Cobalt Strike 3.4 is now available. This release focuses on the DNS Beacon and a few additions to Malleable C2. Here are the highlights:

New Malleable C2 Options

This release extends the Malleable C2 feature with several useful options. The dns_idle option allows you to change the IP address the DNS Beacon uses to signal that it’s idle. The default value is 0.0.0.0 and this is an indicator some use to zero-in on Cobalt Strike’s DNS Beacon payload. I recommend you set this option in your Malleable C2 profiles.

This release also adds a dns_sleep option. This option forces the DNS Beacon to sleep before each of its DNS requests. This is guaranteed to make DNS data channels very painful to use! This option is now available for those of you who asked for it.

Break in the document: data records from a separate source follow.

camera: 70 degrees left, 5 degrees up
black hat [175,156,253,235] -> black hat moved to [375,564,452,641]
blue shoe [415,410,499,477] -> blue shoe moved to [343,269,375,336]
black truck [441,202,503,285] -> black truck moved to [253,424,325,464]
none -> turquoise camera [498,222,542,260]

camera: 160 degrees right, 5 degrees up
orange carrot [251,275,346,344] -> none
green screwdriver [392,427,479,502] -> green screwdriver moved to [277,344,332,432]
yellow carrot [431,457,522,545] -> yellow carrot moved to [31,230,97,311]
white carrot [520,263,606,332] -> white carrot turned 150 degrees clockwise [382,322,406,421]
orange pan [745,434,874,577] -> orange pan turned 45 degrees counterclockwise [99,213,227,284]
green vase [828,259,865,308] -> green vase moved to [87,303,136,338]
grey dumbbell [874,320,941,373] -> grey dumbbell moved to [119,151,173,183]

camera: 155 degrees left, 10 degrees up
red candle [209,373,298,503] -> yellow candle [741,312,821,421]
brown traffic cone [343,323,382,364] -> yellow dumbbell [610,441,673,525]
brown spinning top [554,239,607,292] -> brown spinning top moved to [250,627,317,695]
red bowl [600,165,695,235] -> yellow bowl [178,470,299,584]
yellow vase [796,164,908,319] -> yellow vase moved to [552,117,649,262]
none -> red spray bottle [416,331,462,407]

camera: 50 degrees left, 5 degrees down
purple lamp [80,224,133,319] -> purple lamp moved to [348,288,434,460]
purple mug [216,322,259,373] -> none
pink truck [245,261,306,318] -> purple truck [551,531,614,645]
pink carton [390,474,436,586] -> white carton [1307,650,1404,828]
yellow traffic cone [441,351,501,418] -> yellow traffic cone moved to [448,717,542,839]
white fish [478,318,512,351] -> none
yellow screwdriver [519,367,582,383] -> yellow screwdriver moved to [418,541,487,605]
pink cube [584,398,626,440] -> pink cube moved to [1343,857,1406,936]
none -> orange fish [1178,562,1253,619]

The pipename option allows you to change the name of the named pipe SMB Beacon uses for peer-to-peer communication.

pipesearch

DNS IPv6 AAAA Record Data Channel

The DNS Beacon received a few enhancements beyond the Malleable C2 options above. The mode dns6 command now sets your DNS Beacon to use AAAA records as a data channel. This is similar to the mode dns option, which asks Beacon to use A records as a data channel. The benefit is that the AAAA records give you more data per request.

 

Kill Dates

By popular request, Cobalt Strike now allows you to embed a kill date into the Beacon payload. Beacon will automatically exit, when run, on or after its kill date. Beacon also checks the kill date each time it wakes up and exits if it’s on or after the kill date.

To take advantage of this feature, simply specify a kill date when you start your Cobalt Strike team server. Your team server will propagate the specified kill date to all payload stages it generates. Here’s the format:

./teamserver [ip address] [malleable C2 profile] [YYYY-MM-DD]

Check out the release notes to see a full list of what’s new in Cobalt Strike 3.4. Licensed users may use the update program to get the latest.